The Office of National Coordinator for Health Information Technology’s Policy Committee is seeking comments on proposed Stage 2 and Stage 3 standards for meaningful use of certified electronic health records by hospitals, physicians and other eligible providers to continue receiving incentive payments in 2012 and beyond. Comments are due to the Policy Committee by February 25, 2011.
The proposed Stage 2 and Stage 3 standards steadily increase the implementation of Stage 1 requirements. For example, in Stage 1, collection and documentation of demographic information, including race, ethnicity and primarily language, in the electronic health record, is required for 50% of an eligible provider’s unique patients. That percentage would increase to 80% in Stage 2 and then to 90%, plus the use of more granular categories recommended by the Institute of Medicine, in Stage 3.

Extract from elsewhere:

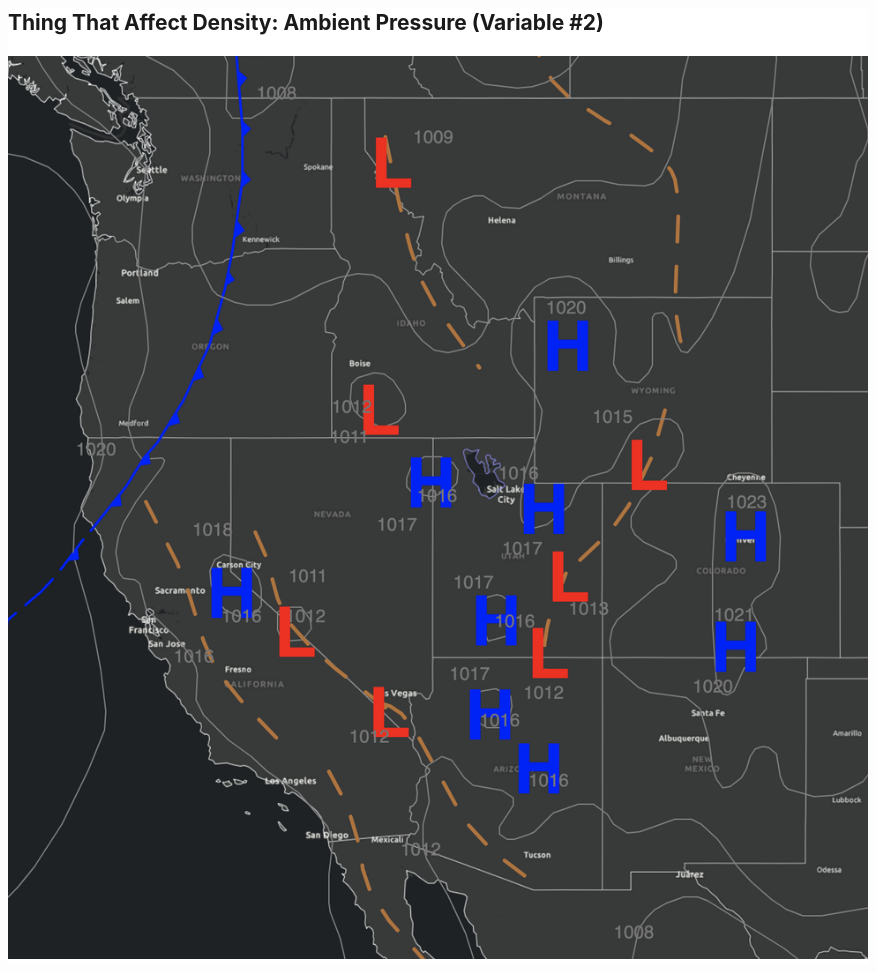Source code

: 
## Thing That Affect Density: Ambient Pressure (Variable #2)

<div class="h-stack">

![w:475](images/image-14.png)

Similarly, electronic copies of hospital discharge instructions, now required to be offered to 50% of patients, would be required to be offered to 80% of patients in Stage 2 and to 90% of patients in Stage 3. However, rather than similarly requiring electronic copies of office visit clinical summaries to be offered in Stages 2 and 3, the proposed standards would require the electronic health record systems to allow patients to view and download such summaries from a patient portal within 24 hours of the office visit. Other health information (such as test results) would not have to be available through the patient portal for four days after being available to the provider.
The request for comments also asks the following specific questions (meaning that these issues have been identified as important considerations but the Policy Committee has yet to make any specific proposals to address them):
- For patient/family access to personal health information, what standards should exist regarding accessibility for people with disabilities (e.g., interoperability with assistive technologies to support those with hearing, visual, speech, or mobile impairments)?
- What strategies should be used to ensure that barriers to patient access – whether secondary to limited internet access, low health literacy and/or disability – are appropriately addressed?
- What are providers’ and hospitals’ experiences with incorporating patient-reported data (e.g., data self-entered into PHRs, electronically collected patient survey data, home monitoring of biometric data, patient suggestions of corrections to errors in the record) into EHRs?
This is a pre-regulatory process being conducted by the ONCHIT Policy Committee, which is a federal advisory committee to the ONCHIT. The ONCHIT Policy Committee will then hold additional public hearings in the spring prior to finalizing its recommendations to the ONCHIT. The ONCHIT and the Centers for Medicare and Medicaid Services, which administers the incentive payments, will then issue proposed regulations for formal public comment, probably in the summer or early fall.